A review by mezameyo
Moby-Dick: Or, the Whale by Herman Melville

adventurous challenging dark emotional funny informative inspiring mysterious reflective slow-paced
  • Plot- or character-driven? A mix
  • Strong character development? Yes
  • Loveable characters? It's complicated
  • Diverse cast of characters? Yes
  • Flaws of characters a main focus? Yes

5.0

One of my favorite books of all time. Not an easy read by any means; parts of it are a slog. But much of it is fascinating, and all of it transports you to a different world, from which you will return raw and sore and stinking and soaked. The whole is a work of genius.

It's a book about many things, but for me the most salient theme is that of interpreting experience -- i.e., making sense of a harshly indifferent and inscrutable world.

Fundamental to human nature is our need for meaning. We cannot help but try to make sense of things, to bring order to chaos. At a basic level, that is what stories are -- a selective ordering and interpretation of a collection of elements and events into a narrative synthesis that imbues them with meaning. So what happens when a creature that needs meaning as much as it needs oxygen inhabits a world that is chaotic, indifferent, and inscrutable?

Ahab's answer to this conundrum is monomaniacal obsession, to "strike through" the blank "pasteboard mask" that the white whale represents. He is determined to impose meaning upon the world through sheer force of will. And, well, spoiler alert: it doesn't end well for him.

Again and again, characters struggle to understand what they encounter, whether it's Ishmael trying to decipher a "boggy, soggy, squitchy" painting at the Spouter Inn, or a parade of Pequod sailors with different interpretations of the significance of a doubloon (complete with Pip's half-crazed meta-commentary, "I look, you look, he looks, she looks..."). An entire chapter ruminates on the symbolism of "The Whiteness of the Whale" (and includes the longest sentence I've ever seen published in any book, ever -- it is a full page long in the tiny print of my Norton Critical Edition), and offers a range of possible interpretations, some conflicting with each other.

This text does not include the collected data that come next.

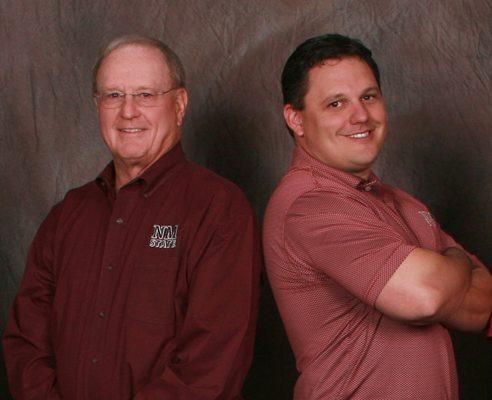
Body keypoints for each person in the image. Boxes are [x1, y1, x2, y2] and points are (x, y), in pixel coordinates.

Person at [3, 35, 261, 400]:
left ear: (180, 104)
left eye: (145, 95)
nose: (128, 111)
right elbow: (26, 341)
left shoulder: (218, 209)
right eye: (113, 96)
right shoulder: (67, 215)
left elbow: (212, 364)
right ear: (97, 106)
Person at [263, 33, 492, 400]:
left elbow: (483, 306)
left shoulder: (401, 202)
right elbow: (426, 297)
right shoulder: (309, 205)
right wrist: (456, 259)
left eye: (368, 97)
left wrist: (441, 275)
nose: (360, 115)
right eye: (336, 103)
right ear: (296, 118)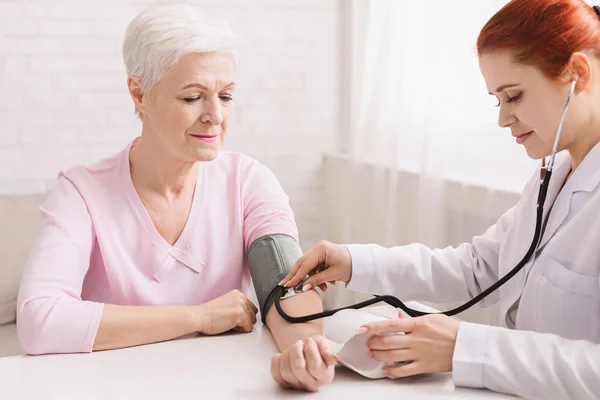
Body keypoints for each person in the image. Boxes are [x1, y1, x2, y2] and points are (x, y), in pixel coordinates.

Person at [279, 0, 600, 398]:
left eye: (514, 96)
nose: (502, 118)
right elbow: (479, 268)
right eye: (497, 99)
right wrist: (353, 261)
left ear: (578, 75)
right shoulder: (551, 176)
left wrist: (464, 347)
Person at [16, 4, 336, 392]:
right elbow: (39, 320)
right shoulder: (80, 192)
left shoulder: (249, 182)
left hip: (221, 387)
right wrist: (196, 317)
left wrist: (302, 351)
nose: (215, 116)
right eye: (192, 98)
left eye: (227, 95)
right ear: (140, 94)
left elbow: (286, 286)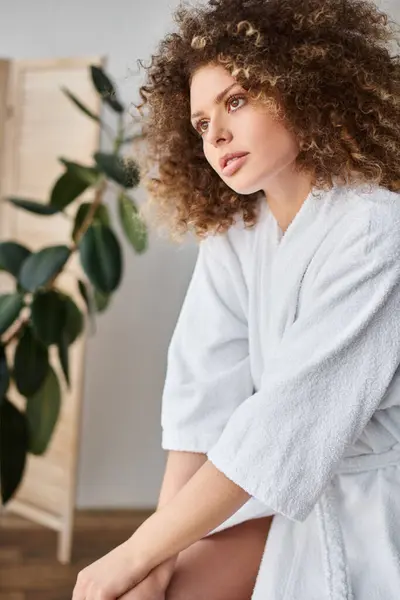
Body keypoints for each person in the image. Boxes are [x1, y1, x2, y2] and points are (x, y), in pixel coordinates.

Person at [71, 0, 400, 598]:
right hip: (274, 488)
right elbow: (201, 398)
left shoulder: (375, 229)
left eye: (237, 100)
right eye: (200, 123)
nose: (216, 133)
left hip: (372, 503)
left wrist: (134, 551)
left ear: (301, 88)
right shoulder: (236, 235)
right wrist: (154, 562)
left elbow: (283, 425)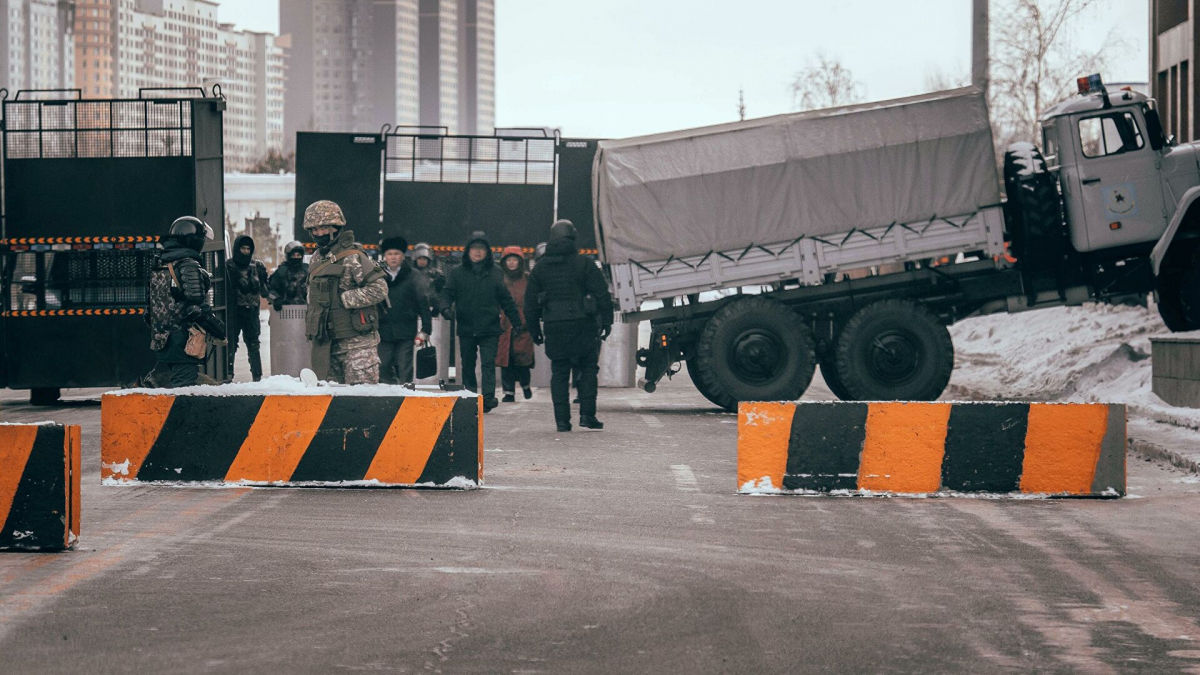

Melville does not offer any easy answers to the conundrum, though he seems to be suggesting that a dogmatic commitment to a single interpretation is not a good idea. Rather, it's best to be flexible, to remain open to multiple lines of interpretation.

I will allow that my own interpretation of this book was colored by the context in which I read it. I took an undergraduate course on Melville during the year that happened to mark the 150th anniversary of the publishing of Moby Dick. My professor helped to organize celebrations on San Francisco Bay. Sir Patrick Stewart, who had played Ahab in a film adaptation, came to hang out with my class and do a chapter reading. He talked about his own life, shared some personal stories with us, and was absolutely delightful.

(Side anecdote: when one of my classmates said, "I hate to put you on the spot, but could you just say 'Make it so,'" Sir Patrick was all class with his reply: "Well, in fact, you have put me on the spot, so I'm afraid I will have to respectfully decline.")

Be that as it may, it's clear to me that Melville's mind was one of febrile imagination and creativity. Only a brilliant madman could have written Moby Dick.